Skype founders name new video start-up Joost

Company aims to a provide a fast, efficient and cheap distribution method to transmit high-quality video over the Internet.

Greg Sandoval Former Staff writer
Greg Sandoval covers media and digital entertainment for CNET News. Based in New York, Sandoval is a former reporter for The Washington Post and the Los Angeles Times. E-mail Greg, or follow him on Twitter at @sandoCNET.
Greg Sandoval
3 min read
A correction was made to this story. Read below for details.
Janus Friis and Niklas Zennström, the duo that brought the world Skype and Kazaa, have chosen a name for their new online-video start-up.

The two want people hungry for Internet entertainment to roost at Joost.

Company executives had referred to the new company for months by the codename "The Venice Project." They chose Joost because they like the ring of it, according to a spokeswoman. The word doesn't have any meaning in Danish or Swedish--Friis' and Zennström's respective native tongues.

The plan, according to Joost CEO Fredrik de Wahl, is to offer studios, cable stations and anyone else who wants to distribute high-quality video over the Internet, a fast, efficient and cheap distribution method. To do this, the company will rely on the peer-to-peer technology that helped Friis and Zennström build Skype and Kazaa.

Their sparkling track record of creating hit companies aside, Friis and Zennström face a crowded field of competitors, such as YouTube and Apple, which are already well on their way to establishing themselves as video-distribution platforms.
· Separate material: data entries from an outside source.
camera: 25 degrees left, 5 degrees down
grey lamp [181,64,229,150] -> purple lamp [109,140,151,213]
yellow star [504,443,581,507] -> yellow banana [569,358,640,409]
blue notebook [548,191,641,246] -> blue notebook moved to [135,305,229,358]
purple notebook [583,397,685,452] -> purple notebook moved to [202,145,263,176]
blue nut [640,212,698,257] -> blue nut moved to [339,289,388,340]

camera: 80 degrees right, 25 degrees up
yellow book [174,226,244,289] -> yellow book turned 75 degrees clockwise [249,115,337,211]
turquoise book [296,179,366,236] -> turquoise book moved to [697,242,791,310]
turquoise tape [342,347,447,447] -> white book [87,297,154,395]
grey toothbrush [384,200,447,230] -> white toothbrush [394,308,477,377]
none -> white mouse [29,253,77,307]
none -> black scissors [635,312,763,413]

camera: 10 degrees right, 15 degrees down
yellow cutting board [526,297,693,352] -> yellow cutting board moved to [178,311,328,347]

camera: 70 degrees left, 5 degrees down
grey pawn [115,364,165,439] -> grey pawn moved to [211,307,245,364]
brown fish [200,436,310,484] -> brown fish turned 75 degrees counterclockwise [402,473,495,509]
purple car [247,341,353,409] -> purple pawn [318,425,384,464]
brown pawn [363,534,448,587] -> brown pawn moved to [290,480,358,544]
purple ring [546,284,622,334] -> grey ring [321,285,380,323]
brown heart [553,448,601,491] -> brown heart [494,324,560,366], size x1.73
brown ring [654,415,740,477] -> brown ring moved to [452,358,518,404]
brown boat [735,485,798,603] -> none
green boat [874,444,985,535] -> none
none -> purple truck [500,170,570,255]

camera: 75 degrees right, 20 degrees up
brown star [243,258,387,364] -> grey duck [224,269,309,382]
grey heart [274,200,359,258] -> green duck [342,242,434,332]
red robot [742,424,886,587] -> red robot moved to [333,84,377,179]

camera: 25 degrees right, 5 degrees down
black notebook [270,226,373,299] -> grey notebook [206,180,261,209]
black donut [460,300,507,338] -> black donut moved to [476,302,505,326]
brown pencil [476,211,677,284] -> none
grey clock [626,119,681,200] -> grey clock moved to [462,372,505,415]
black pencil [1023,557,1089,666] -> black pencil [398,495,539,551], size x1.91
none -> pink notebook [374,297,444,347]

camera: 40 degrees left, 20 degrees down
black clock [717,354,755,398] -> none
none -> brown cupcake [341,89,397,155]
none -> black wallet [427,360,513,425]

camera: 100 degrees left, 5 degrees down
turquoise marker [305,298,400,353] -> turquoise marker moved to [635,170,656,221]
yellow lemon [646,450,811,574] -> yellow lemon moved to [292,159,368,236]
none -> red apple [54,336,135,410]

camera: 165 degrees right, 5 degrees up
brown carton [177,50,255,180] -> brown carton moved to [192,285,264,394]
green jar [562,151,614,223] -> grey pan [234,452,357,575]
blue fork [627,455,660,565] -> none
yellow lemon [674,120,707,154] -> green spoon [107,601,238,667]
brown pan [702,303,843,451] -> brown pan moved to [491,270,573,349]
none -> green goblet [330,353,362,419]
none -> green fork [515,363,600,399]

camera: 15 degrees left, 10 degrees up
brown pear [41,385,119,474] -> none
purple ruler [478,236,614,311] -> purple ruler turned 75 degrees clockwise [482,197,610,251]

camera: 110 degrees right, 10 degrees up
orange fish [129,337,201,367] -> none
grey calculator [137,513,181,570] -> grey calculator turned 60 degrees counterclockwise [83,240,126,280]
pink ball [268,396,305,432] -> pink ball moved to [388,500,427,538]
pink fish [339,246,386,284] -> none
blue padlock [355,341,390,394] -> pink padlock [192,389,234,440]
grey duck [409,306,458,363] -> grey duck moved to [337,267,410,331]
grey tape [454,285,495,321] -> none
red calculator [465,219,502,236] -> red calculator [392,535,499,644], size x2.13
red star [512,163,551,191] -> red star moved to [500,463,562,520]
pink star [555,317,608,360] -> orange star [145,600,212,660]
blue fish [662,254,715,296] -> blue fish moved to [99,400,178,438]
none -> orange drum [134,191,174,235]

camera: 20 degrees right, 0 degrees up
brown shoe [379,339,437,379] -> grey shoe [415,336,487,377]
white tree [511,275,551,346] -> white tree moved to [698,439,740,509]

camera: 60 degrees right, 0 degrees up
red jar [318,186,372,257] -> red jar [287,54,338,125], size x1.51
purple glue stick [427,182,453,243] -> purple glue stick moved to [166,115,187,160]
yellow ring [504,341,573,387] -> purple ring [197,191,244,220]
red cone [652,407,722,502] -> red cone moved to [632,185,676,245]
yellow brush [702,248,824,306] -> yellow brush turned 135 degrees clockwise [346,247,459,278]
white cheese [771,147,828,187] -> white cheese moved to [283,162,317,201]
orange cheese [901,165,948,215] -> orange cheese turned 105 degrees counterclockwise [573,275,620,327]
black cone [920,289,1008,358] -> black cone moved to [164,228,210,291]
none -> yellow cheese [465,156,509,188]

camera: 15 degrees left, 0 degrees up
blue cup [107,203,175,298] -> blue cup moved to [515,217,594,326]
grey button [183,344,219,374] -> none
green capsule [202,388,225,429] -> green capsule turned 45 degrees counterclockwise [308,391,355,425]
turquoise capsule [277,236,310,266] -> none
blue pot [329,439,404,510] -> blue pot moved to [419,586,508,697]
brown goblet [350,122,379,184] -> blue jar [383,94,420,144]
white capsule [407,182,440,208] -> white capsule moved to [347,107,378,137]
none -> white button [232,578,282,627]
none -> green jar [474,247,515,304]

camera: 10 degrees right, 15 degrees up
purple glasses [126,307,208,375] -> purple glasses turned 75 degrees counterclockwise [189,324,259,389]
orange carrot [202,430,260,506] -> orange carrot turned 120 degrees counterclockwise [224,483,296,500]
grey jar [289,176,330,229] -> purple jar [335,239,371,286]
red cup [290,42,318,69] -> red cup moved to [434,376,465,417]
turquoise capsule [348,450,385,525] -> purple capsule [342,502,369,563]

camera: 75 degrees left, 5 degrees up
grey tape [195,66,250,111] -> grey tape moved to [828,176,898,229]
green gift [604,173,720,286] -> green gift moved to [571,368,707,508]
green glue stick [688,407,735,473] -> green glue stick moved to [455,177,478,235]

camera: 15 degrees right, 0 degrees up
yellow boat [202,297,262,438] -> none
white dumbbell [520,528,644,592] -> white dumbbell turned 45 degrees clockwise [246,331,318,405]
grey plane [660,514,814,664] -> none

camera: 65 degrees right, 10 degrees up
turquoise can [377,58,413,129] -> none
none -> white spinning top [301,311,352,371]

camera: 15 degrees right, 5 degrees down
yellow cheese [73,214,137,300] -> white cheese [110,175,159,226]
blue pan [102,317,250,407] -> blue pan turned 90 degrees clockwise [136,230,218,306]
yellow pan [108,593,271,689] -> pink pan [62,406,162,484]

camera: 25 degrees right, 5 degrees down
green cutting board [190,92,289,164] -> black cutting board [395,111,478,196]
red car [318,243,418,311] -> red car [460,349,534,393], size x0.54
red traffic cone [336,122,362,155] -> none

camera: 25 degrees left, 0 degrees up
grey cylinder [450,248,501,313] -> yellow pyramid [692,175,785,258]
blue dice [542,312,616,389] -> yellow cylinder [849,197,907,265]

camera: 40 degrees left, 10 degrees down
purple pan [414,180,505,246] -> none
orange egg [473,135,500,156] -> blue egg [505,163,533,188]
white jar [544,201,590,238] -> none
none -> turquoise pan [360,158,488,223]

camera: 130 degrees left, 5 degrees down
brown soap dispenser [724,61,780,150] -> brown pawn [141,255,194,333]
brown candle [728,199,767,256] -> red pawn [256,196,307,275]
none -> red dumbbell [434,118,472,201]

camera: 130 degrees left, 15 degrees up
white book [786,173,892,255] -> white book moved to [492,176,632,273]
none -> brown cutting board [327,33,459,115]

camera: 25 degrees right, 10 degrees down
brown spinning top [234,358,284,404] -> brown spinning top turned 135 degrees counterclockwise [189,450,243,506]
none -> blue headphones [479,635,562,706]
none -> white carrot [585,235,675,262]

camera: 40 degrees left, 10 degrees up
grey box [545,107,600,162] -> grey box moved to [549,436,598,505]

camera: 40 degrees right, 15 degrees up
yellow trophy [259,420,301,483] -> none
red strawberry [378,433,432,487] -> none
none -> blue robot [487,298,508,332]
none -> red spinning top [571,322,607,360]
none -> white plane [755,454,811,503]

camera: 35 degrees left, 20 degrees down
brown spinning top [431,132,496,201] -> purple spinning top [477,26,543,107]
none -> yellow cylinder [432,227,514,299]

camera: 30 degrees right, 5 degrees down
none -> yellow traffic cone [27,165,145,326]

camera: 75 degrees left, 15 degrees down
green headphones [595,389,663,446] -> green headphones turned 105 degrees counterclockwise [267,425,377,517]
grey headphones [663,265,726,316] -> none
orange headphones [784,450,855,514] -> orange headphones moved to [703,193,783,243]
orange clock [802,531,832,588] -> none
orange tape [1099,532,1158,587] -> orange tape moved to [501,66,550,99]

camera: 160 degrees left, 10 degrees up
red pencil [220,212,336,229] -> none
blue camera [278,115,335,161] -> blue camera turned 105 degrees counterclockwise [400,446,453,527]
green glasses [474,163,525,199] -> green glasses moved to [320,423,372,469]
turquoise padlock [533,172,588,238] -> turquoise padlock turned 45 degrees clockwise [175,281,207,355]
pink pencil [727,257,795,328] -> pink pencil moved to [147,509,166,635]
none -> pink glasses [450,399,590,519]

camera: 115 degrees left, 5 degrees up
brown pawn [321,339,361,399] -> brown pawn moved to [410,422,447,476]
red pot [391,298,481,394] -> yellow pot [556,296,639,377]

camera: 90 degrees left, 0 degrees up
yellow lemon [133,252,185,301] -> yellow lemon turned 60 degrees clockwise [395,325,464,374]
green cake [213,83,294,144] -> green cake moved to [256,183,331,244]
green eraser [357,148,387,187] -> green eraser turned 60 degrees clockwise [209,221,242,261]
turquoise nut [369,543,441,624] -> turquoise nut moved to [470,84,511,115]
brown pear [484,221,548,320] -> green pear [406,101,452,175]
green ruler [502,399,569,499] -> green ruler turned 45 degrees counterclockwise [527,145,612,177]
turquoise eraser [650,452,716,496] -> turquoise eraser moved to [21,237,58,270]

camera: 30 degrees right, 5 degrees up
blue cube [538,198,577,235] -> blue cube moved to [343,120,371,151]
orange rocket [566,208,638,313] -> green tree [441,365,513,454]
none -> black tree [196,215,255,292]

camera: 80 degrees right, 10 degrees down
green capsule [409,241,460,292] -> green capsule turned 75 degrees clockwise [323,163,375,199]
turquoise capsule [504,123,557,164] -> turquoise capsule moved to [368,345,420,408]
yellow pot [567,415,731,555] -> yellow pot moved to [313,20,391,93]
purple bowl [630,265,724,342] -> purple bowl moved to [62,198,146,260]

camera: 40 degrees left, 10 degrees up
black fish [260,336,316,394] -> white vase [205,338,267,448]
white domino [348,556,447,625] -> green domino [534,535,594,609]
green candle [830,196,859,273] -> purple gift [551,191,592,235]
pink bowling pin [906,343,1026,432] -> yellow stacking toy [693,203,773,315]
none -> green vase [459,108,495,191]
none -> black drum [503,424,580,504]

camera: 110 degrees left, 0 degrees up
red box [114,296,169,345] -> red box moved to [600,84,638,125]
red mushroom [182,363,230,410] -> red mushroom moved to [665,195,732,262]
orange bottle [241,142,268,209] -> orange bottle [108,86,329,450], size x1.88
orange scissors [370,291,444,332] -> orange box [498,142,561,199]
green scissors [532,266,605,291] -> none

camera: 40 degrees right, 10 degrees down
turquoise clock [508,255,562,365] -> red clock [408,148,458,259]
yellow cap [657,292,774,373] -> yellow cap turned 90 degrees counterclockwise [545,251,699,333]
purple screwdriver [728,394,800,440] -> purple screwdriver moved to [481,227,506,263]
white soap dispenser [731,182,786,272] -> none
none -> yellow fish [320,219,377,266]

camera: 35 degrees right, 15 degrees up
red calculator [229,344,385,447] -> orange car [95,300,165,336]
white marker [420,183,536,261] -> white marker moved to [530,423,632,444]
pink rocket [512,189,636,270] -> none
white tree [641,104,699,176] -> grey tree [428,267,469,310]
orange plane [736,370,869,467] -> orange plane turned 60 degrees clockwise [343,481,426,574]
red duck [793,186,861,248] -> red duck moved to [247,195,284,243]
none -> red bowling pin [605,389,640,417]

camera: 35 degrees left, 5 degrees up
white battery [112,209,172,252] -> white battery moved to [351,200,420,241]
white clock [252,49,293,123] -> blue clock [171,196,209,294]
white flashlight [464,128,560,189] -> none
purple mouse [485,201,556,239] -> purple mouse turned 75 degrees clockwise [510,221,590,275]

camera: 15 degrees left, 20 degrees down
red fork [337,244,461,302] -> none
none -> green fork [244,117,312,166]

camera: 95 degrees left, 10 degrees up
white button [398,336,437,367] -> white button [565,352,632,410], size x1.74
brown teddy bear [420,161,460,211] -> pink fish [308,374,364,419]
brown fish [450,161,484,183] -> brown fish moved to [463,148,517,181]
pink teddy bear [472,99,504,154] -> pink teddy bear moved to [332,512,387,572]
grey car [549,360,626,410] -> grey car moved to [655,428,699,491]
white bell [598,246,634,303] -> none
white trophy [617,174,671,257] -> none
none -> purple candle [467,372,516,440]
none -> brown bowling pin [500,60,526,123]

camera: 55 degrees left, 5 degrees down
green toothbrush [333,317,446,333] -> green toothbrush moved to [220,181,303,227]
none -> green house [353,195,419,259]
Most important, Joost has yet to strike any marquee partnerships with top film or TV producers. Without them, the company's challenge is a tough one: convincing studio executives and the like to turn over their content to Joost when it has yet to attract a big audience.

BitTorrent, the San Francisco-based distributor of a competing peer-to-peer company, is also vying to license technology to Internet video companies. Another threat could come from the growing number of sites that offer top cable and movie channels without permission. One such company, TVU Networks, made a splash last summer by offering soccer fans the ability to watch World Cup matches on their PC. For a while, TVU Networks was offering HBO, CNN, the Disney Channel and NBAtv before many of those companies forced TVU to cease the practice.

What Joost has going for it is that the software replicates the TV viewing experience better than many of the other companies trying to wed TV to the PC. And this is a time when Hollywood is experimenting with the Internet. During the past year, Warner Bros. cut distribution deals with Guba, a little-known video-sharing site, and BitTorrent, a company that many consider to be synonymous with digital piracy.

Joost's nifty technology may be enough to sway the entertainment industry to place a bet on proven winners in Friis and Zennström.

A menu allows users to switch channels with a click of a link. Users will also have TiVo-like control of the content and access to any show offered regardless of time of day. They can also can skip ahead or backward within a show.

The Luxembourg-based company will support itself with advertising, specifically Internet ads that behave just like TV commercials.

"These are the kind of ads that the TV industry and viewers understand," de Wahl said.


Correction: This story incorrectly reported Niklas Zennström's nationality. The Skype co-founder is Swedish.